▶ Information supplied:

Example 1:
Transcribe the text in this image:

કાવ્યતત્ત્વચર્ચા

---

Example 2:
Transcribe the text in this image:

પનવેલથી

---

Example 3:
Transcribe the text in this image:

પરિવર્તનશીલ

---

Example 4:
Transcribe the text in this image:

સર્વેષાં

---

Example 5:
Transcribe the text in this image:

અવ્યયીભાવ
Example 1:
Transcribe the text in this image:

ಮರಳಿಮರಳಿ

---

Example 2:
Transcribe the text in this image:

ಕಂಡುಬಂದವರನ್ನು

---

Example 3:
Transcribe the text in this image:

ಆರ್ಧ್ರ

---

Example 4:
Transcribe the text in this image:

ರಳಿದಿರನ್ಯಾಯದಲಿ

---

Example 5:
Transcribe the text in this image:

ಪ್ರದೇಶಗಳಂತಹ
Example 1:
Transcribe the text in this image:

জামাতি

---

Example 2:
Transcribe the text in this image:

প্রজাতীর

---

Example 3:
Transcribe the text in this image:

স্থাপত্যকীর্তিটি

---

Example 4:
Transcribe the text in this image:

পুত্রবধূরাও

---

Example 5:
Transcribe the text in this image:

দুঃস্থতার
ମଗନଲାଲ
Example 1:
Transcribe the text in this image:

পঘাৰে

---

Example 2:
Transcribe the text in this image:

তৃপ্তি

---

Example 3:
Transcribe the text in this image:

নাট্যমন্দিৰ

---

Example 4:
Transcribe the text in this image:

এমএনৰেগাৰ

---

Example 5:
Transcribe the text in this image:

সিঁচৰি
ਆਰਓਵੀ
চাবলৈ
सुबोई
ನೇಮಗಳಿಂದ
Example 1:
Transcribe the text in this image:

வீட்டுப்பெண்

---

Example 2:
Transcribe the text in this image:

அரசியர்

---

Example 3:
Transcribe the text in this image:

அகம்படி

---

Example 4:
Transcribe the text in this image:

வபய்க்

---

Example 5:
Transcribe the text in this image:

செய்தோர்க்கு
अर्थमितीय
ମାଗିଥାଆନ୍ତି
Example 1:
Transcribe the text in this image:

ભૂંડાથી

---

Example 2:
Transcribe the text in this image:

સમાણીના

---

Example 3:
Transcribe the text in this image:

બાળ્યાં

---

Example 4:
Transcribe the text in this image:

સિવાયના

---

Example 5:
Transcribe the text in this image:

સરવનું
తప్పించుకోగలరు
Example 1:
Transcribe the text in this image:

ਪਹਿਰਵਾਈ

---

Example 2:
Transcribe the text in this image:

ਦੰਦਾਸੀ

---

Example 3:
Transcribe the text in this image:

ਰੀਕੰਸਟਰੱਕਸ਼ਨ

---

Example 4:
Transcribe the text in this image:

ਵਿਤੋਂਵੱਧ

▶ What the exercise asks: Every line in the data above has to be retyped exactly.

▶ Response:
Example 1:
Transcribe the text in this image:

કાવ્યતત્ત્વચર્ચા

---

Example 2:
Transcribe the text in this image:

પનવેલથી

---

Example 3:
Transcribe the text in this image:

પરિવર્તનશીલ

---

Example 4:
Transcribe the text in this image:

સર્વેષાં

---

Example 5:
Transcribe the text in this image:

અવ્યયીભાવ
Example 1:
Transcribe the text in this image:

ಮರಳಿಮರಳಿ

---

Example 2:
Transcribe the text in this image:

ಕಂಡುಬಂದವರನ್ನು

---

Example 3:
Transcribe the text in this image:

ಆರ್ಧ್ರ

---

Example 4:
Transcribe the text in this image:

ರಳಿದಿರನ್ಯಾಯದಲಿ

---

Example 5:
Transcribe the text in this image:

ಪ್ರದೇಶಗಳಂತಹ
Example 1:
Transcribe the text in this image:

জামাতি

---

Example 2:
Transcribe the text in this image:

প্রজাতীর

---

Example 3:
Transcribe the text in this image:

স্থাপত্যকীর্তিটি

---

Example 4:
Transcribe the text in this image:

পুত্রবধূরাও

---

Example 5:
Transcribe the text in this image:

দুঃস্থতার
ମଗନଲାଲ
Example 1:
Transcribe the text in this image:

পঘাৰে

---

Example 2:
Transcribe the text in this image:

তৃপ্তি

---

Example 3:
Transcribe the text in this image:

নাট্যমন্দিৰ

---

Example 4:
Transcribe the text in this image:

এমএনৰেগাৰ

---

Example 5:
Transcribe the text in this image:

সিঁচৰি
ਆਰਓਵੀ
চাবলৈ
सुबोई
ನೇಮಗಳಿಂದ
Example 1:
Transcribe the text in this image:

வீட்டுப்பெண்

---

Example 2:
Transcribe the text in this image:

அரசியர்

---

Example 3:
Transcribe the text in this image:

அகம்படி

---

Example 4:
Transcribe the text in this image:

வபய்க்

---

Example 5:
Transcribe the text in this image:

செய்தோர்க்கு
अर्थमितीय
ମାଗିଥାଆନ୍ତି
Example 1:
Transcribe the text in this image:

ભૂંડાથી

---

Example 2:
Transcribe the text in this image:

સમાણીના

---

Example 3:
Transcribe the text in this image:

બાળ્યાં

---

Example 4:
Transcribe the text in this image:

સિવાયના

---

Example 5:
Transcribe the text in this image:

સરવનું
తప్పించుకోగలరు
Example 1:
Transcribe the text in this image:

ਪਹਿਰਵਾਈ

---

Example 2:
Transcribe the text in this image:

ਦੰਦਾਸੀ

---

Example 3:
Transcribe the text in this image:

ਰੀਕੰਸਟਰੱਕਸ਼ਨ

---

Example 4:
Transcribe the text in this image:

ਵਿਤੋਂਵੱਧ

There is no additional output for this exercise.